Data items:
Start of Block
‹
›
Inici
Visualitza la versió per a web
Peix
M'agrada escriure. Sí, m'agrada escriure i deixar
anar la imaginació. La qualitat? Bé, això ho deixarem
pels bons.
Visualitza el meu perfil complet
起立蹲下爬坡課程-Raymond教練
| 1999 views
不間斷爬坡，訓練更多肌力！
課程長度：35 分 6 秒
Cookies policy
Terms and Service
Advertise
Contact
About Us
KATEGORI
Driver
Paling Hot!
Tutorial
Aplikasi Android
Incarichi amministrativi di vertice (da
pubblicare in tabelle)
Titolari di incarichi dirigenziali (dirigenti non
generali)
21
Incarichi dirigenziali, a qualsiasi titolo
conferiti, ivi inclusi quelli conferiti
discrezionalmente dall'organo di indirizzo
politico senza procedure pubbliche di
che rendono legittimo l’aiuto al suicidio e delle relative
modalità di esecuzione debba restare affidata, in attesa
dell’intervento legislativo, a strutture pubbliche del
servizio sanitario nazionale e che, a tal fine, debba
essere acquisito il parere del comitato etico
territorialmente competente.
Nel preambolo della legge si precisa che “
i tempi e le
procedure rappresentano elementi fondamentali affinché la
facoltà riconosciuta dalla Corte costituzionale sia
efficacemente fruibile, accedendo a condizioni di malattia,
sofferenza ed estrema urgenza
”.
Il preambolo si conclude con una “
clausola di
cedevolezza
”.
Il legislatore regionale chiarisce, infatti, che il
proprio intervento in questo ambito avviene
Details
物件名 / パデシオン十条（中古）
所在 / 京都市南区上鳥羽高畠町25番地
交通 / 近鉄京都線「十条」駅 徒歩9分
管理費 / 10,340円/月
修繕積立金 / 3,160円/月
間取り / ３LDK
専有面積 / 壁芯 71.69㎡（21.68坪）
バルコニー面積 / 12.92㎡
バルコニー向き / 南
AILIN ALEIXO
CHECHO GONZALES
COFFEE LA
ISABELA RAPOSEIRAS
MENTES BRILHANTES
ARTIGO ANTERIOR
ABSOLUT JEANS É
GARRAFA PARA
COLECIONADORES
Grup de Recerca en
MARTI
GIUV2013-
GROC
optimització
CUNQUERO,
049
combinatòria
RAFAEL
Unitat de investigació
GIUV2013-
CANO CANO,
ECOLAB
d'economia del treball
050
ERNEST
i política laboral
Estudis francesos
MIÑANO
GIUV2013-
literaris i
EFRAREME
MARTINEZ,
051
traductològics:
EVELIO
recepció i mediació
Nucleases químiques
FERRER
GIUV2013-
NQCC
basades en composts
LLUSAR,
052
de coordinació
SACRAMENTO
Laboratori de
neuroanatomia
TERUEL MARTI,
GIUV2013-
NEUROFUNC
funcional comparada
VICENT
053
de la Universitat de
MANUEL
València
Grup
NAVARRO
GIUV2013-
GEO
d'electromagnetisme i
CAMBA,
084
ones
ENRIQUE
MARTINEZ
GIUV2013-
End of Block
— WHAT YOU SHOULD DO —
Find the lines above that contain "preambolo" and report their number, without comment.

— REPLY —
2